Die Mitarbeiter vom Jugendamt fragten auch ihn nach seinen Vorstellungen von einer Pflegefamilie. „Wir haben über Haustiere, Religion und Kinder gesprochen und sie haben mir ein Foto der Familie gezeigt“, sagt der 18-Jährige. „Hauptsache kein Hund und in der Stadt wohnen.“ Familie Kremer wünschte sich, dass ihr neuer Schützling Fahrradfahren kann. „Wir fahren fast nur Fahrrad“, sagt Stefanie Kremer.
Kennenlernen
Nach einem ersten Gespräch – mit Dolmetscher – sollten alle auseinandergehen, mit dem Jugendamt sprechen und entscheiden, ob Abdulkarim Teil der Familie wird. „Gut war, dass zu keinem Zeitpunkt ein Zwang bestand“, betont Stefanie Kremer. Dann gab es einen „Kurzurlaub“ bei der Familie. „Abdulkarim ist dann auch direkt geblieben.“
Anfang
„Das erste, das wir gemacht haben, war Geburtstag zu feiern“, sagt Jens Kremer. In Syrien habe ein Geburtstag keine große Bedeutung: „Wir haben große Familien, wenn man da jeden Geburtstag feiern würde...“, so Abu Abed. Dann richteten die Kremers und Abdulkarim sein Zimmer ein. „Wir haben erstmal gestrichen“, sagt Anna Kremer. Grün sollte es sein. Der 18-Jährige bewohnt eine eigene kleine Etage.
„Anfangs war das schon sehr anstrengend“, sagt Stefanie Kremer. „Abdulkarim hatte hier erst keine Aufgaben.“ Die Kinder seien in die Schule gegangen, sie selbst und ihr Mann seien berufstätig – Abdulkarim habe zunächst viel allein im Haus bleiben müssen. Er habe zwar im Haushalt geholfen, gekocht oder eingekauft, „aber das füllt keinen ganzen Tag“.

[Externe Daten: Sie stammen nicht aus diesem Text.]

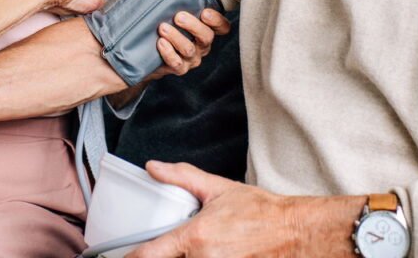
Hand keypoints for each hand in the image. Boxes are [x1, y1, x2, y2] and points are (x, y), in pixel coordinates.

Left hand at [127, 162, 364, 257]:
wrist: (296, 232)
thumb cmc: (262, 212)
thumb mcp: (218, 189)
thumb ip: (182, 177)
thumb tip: (154, 168)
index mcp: (197, 238)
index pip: (150, 255)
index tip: (122, 257)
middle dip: (163, 255)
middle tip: (166, 245)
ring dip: (185, 257)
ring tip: (196, 246)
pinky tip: (211, 251)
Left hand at [151, 7, 230, 78]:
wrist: (148, 50)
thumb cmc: (163, 22)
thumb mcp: (172, 6)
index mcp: (206, 28)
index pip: (222, 26)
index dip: (217, 21)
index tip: (205, 12)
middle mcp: (202, 44)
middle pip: (206, 37)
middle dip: (193, 26)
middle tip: (178, 16)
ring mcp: (191, 58)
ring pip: (189, 49)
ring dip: (177, 37)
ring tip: (162, 27)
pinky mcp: (178, 68)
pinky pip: (177, 63)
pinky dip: (168, 52)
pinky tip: (160, 42)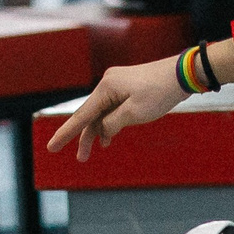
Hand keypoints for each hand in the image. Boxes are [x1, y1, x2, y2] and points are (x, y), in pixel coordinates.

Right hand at [46, 59, 190, 160]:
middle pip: (90, 115)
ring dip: (97, 132)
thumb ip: (112, 124)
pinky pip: (111, 109)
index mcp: (105, 88)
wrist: (181, 75)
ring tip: (93, 151)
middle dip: (83, 137)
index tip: (52, 147)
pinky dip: (108, 124)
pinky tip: (107, 138)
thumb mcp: (134, 114)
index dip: (66, 133)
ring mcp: (117, 86)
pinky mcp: (127, 89)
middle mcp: (107, 84)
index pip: (81, 116)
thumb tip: (102, 131)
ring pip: (101, 113)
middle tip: (80, 159)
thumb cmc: (159, 93)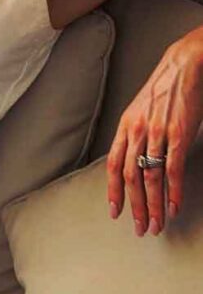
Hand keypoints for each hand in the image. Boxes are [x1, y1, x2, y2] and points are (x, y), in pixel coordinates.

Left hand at [106, 27, 202, 236]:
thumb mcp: (141, 110)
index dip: (112, 190)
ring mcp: (156, 133)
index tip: (115, 212)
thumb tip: (135, 161)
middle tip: (140, 228)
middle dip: (134, 206)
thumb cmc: (163, 89)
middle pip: (130, 177)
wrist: (182, 65)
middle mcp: (136, 131)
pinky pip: (172, 170)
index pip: (112, 164)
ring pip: (150, 178)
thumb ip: (136, 134)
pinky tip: (174, 208)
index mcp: (125, 125)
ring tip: (156, 225)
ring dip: (153, 206)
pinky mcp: (177, 135)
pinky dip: (173, 193)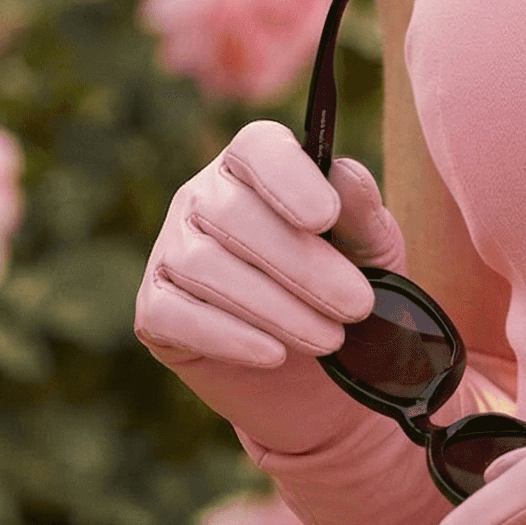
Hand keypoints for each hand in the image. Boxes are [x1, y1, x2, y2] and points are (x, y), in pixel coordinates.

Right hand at [135, 120, 403, 374]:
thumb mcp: (371, 251)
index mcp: (258, 166)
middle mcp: (204, 197)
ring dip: (274, 307)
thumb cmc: (346, 290)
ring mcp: (172, 250)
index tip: (326, 218)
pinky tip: (273, 354)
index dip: (288, 179)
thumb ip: (362, 212)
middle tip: (357, 306)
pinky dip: (228, 336)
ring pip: (206, 266)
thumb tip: (343, 174)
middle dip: (301, 264)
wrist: (319, 376)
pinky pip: (173, 314)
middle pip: (235, 213)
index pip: (258, 148)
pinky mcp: (153, 309)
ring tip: (328, 339)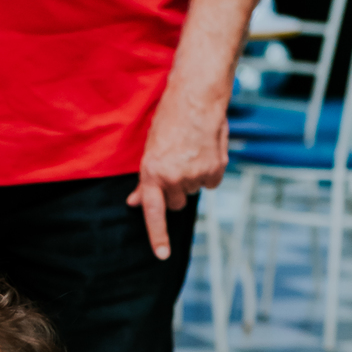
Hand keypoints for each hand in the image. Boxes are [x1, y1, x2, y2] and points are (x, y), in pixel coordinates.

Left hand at [127, 86, 228, 259]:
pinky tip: (205, 152)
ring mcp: (196, 175)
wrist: (197, 96)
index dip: (158, 236)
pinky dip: (210, 172)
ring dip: (192, 178)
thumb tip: (135, 203)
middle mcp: (174, 178)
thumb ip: (145, 181)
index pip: (154, 213)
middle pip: (176, 203)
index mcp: (153, 173)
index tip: (162, 255)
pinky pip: (211, 184)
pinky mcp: (215, 169)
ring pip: (193, 192)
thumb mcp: (150, 150)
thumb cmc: (170, 119)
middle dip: (175, 191)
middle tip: (177, 165)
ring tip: (191, 152)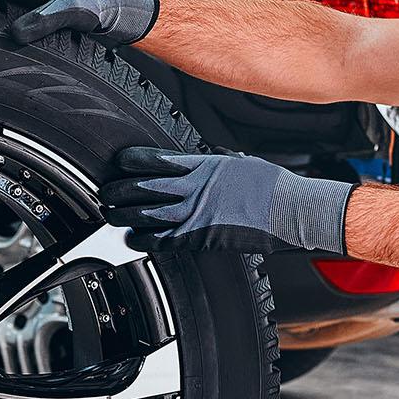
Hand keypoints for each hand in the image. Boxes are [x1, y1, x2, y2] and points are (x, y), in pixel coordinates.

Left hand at [100, 147, 353, 255]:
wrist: (292, 209)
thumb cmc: (275, 187)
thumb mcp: (245, 164)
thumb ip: (222, 162)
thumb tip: (215, 158)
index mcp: (205, 165)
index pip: (158, 159)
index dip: (134, 160)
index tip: (120, 161)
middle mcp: (197, 187)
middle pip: (145, 186)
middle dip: (121, 189)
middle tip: (106, 192)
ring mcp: (198, 213)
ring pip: (148, 213)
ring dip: (125, 214)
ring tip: (111, 214)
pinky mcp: (203, 237)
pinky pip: (165, 240)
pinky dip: (145, 239)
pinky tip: (133, 239)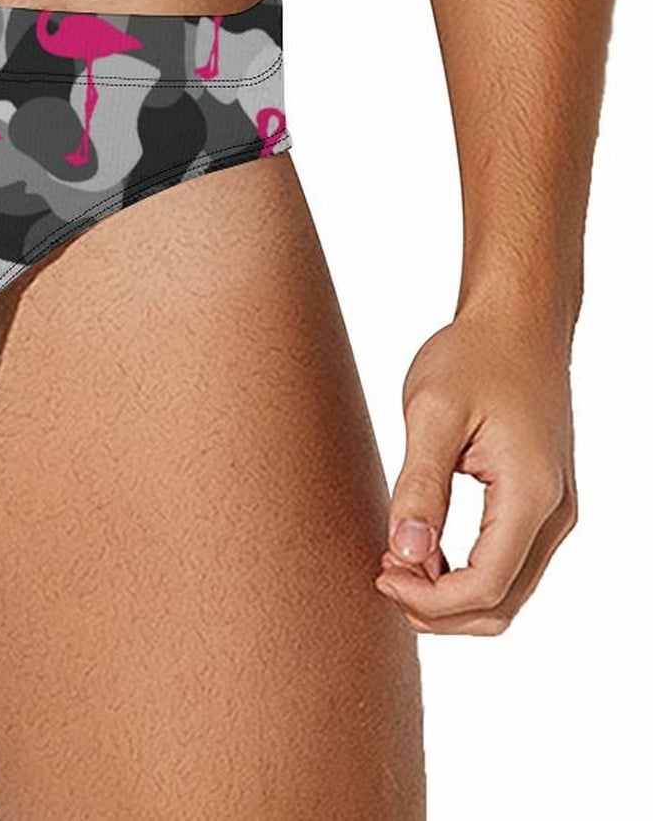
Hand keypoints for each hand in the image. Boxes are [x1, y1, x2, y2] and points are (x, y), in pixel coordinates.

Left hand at [375, 305, 577, 634]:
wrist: (517, 325)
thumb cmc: (472, 358)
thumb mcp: (432, 412)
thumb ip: (420, 484)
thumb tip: (406, 552)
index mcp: (531, 495)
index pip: (486, 586)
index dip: (429, 597)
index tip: (380, 571)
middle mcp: (554, 515)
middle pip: (502, 605)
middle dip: (438, 608)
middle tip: (381, 574)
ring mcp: (553, 513)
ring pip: (508, 592)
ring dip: (450, 596)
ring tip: (394, 562)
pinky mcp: (540, 503)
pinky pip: (508, 563)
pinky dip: (465, 574)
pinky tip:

Erst nach und nach hätten sich Beschäftigungsmöglichkeiten ergeben – durch Kontakte, Bekannte und „ein gutes Netzwerk“. So habe Abdulkarim teilweise im ersten Schuljahr an der Lindenberggrundschule mitgemacht und mit Bildchen die Sprache gelernt. „Man braucht manchmal viel Geduld, wenn man über ein ganzes Essen versucht, ein Wort zu erklären“, sagt Tochter Anna.
Heute
„Die Familie hat mich ermutigt. Ich wollte etwas tun, hatte aber lange keinen, der mir ein Buch gegeben hat und gesagt hat: ,lern Deutsch, such dir eine Ausbildung’“, sagt Abdulkarim. „Es ging erst weiter, als ich zu Familie Kremer kam.“ Mittlerweise hat er das Sprachniveau A2 erreicht. An der Uni besucht er jetzt einen weiteren Sprachkurs. „Nach einem Jahr die Sprache so gut zu können: Da gehört schon einiges an Auffassungsgabe dazu“, betont Stefanie Kremer.
Ab dem 1. September imacht Abdulkarim eine Ausbildung zum Mechatroniker. Motivation sei der Schlüssel zum Erfolg, so Abdulkarim: „Wenn man etwas möchte, dann macht man das auch.
>>>>Zwei Kulturen unter einem Dach
Abdulkarim habe ihr die Möglichkeit gegeben, das, was in Syrien passiert aus einer neuen Perspektive zu betrachten, so Anna Kremer: „So ist es viel näher dran.“ Er vermittle der Familie neue Einsichten in andere Kulturen und Denkweisen. „Meinen Blick hat das schon geweitet“, betont auch Stefanie Kremer. „Zum Beispiel dahingehend, wie man Ramadan erlebt.“ „Wir haben auch eine Whatsappgruppe mit der Familie von Abdulkarim“, sagt Anna Kremer. „Die Mutter war letztens ganz neidisch auf unseren Schnee.“
Auch im Alltag bietet das Zusammenleben einige Vorteile, denn Abdulkarim ist ein guter Koch. Hummus, arabisches Fladenbrot oder Tabouleh stehen manchmal auf dem Speiseplan.